Former NFL football player Wade Davis is executive director of the You Can Play Project.

AP Photo/Scott Eisen

If you know a gay person, you're more likely to support LGBT rights. Such is the correlation driving the You Can Play Project's new "High Five" initiative, which aims to bring NFL players together on a one-on-one basis with LGBT youth across the country.

The You Can Play group was co-founded by Patrick Burke, an NHL executive whose father is a major figure in the hockey world and whose brother Brendan died in 2010 shortly after coming out. Its goal: inclusion of out LGBT individuals in sports culture. YCP executive director Wade Davis (who played in training camp with several NFL teams and came out after retiring) and former NFL players and NFL player-engagement execs Troy Vincent and Dwight Hollier kicked off the initiative Tuesday with a visit to the Hetrick-Martin Institute (HMI) in Manhattan, which cares for and educates LGBT youth, many of whom are homeless.
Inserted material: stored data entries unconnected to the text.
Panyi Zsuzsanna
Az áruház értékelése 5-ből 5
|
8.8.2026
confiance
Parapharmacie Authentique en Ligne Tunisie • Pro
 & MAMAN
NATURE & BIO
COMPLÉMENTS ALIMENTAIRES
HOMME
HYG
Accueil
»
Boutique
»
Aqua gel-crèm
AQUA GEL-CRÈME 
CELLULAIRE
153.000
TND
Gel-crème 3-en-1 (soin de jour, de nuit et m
Vincent and Hollier were taken on a brief tour of the HMI campus and then met with a room of about 20 students to discuss the parallels between their lives. Vincent's testimony about the difficulty of realizing you're no longer a star performer found unexpected resonance with Tamara Williams. What followed was probably the first-ever comparison between professional football and club dancing. "The kiki scene is a lot like football," the 24-year-old Williams told Vincent. "It's all about you and your performance and who's the best. And when you're the best, that's how people look at you."

You Can Play hopes to expand the initiative to LGBT youth groups in other cities and enlist other NFL players and professional athletes into the effort.